Jakub tekst opublikował na swoim prywatnym profilu fejsbukowym, ale mam nadzieję, że nie oburzy się, że tak szeroko go cytuję.
Skoro dobre, to muszę, to powinienem.
Czy wszyscy wiemy z kim mamy do czynienia?
Waldemar Bawołek (ur. 1962) – pracował jako instruktor higieny w Terenowej Stacji Sanitarno-Epidemiologicznej, samodzielny referent zaopatrzenia w Zakładach Azotowych, zarządzał piekarnią Gminnej Spółdzielni Samopomoc Chłopska w Gromniku, wykonywał prace fizyczne jako robotnik gospodarczy przy Urzędzie Gminy w Ciężkowicach. Jako prozaik debiutował w 1996 roku zbiorem opowiadań Delectatio morosa wydanym przez Państwowy Instytut Wydawniczy. Potem opublikował La petite mort, Raz dokoła, To co obok, Humoreskę, Echo słońca, Bimetal, Pomarłych, Furtkę przy dozorcy i Skrawki dla Iriny. Za Pomarłych otrzymał Nagrodę Literacką Gdynia oraz nominację do Nagrody Literackiej Nike. Wcześniej był dwukrotnie nominowany do Nagrody Literackiej Gdynia. Od urodzenia mieszka w małopolskich Ciężkowicach, które użyczają swojej przestrzeni literackim światom jego prozy.
A teraz miejsce akcji – dusza autora i obozowisko ziemne: Ciężkowice.
Cofnijmy się.

▶ _Dane_
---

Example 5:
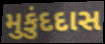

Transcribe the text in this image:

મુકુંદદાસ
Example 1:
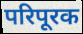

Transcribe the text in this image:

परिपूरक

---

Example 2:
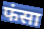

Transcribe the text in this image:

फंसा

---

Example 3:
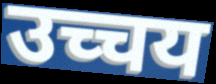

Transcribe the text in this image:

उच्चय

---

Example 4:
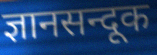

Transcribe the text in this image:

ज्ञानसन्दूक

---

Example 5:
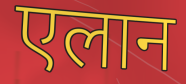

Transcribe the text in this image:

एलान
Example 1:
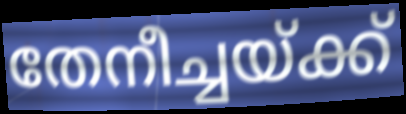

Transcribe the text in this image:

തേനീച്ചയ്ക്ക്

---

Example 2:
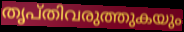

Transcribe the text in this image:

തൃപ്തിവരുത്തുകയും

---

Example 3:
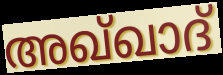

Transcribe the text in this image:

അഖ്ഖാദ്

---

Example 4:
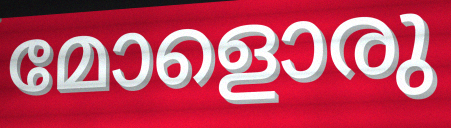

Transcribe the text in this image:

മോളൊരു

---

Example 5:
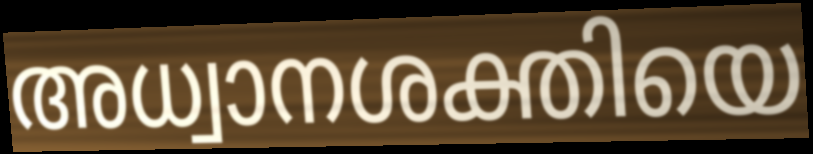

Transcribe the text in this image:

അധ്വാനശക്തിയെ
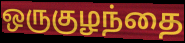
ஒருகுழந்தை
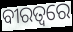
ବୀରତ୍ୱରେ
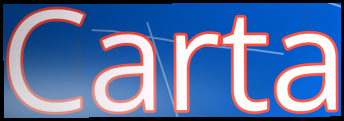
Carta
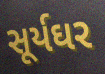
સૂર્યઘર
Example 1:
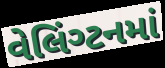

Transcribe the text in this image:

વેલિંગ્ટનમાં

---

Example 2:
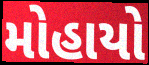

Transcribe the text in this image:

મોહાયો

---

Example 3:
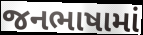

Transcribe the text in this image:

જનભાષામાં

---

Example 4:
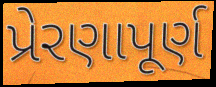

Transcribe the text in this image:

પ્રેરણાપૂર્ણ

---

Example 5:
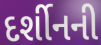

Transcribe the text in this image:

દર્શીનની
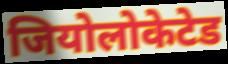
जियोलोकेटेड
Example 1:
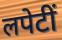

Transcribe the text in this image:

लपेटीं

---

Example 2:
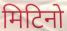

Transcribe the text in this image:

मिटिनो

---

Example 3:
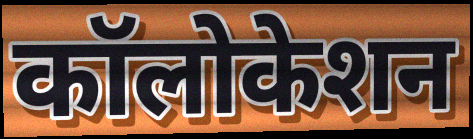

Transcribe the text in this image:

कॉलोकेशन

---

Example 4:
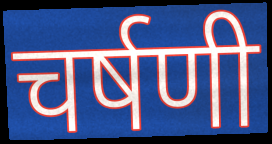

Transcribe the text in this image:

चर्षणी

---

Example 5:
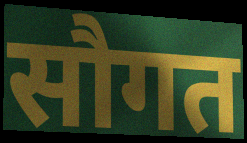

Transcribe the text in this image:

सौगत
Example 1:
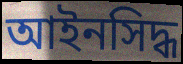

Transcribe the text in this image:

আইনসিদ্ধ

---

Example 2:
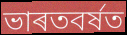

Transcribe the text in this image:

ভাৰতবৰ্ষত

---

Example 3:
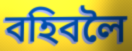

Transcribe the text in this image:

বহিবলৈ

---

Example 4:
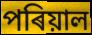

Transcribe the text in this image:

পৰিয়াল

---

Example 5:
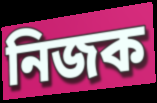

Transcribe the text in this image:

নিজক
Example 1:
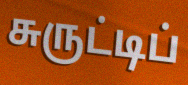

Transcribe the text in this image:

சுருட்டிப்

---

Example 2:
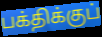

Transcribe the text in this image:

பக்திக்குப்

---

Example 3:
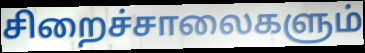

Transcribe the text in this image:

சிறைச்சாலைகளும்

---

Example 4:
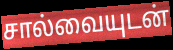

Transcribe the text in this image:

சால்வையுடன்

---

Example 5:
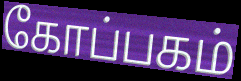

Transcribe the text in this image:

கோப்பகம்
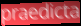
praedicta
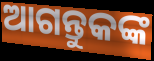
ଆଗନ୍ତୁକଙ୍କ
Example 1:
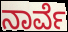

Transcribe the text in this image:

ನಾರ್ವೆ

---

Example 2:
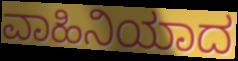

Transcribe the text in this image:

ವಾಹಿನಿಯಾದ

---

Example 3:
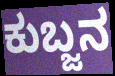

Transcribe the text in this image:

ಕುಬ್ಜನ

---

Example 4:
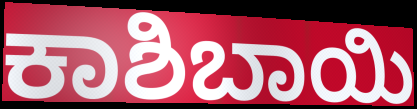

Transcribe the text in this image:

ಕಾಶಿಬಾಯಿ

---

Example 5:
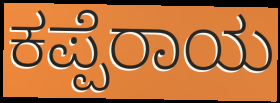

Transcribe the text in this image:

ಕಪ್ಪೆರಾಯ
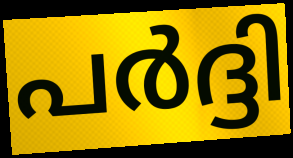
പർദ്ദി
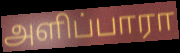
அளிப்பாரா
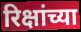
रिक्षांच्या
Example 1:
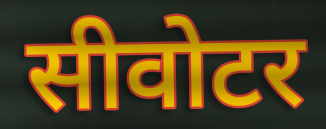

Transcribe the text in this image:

▶ _Cel zadania_
Zamień „profilu” na „koncie” we fragmencie tekstu źródłowego, który zaczyna się od „Jakub tekst opublikował” i biegnie aż do „mamy do czynienia?”. Podaj cały ten fragment po zamianie. Dane nie są potrzebne do wykonania zadania.

▶ _Odpowiedź_
Jakub tekst opublikował na swoim prywatnym koncie fejsbukowym, ale mam nadzieję, że nie oburzy się, że tak szeroko go cytuję.
Skoro dobre, to muszę, to powinienem.
Czy wszyscy wiemy z kim mamy do czynienia?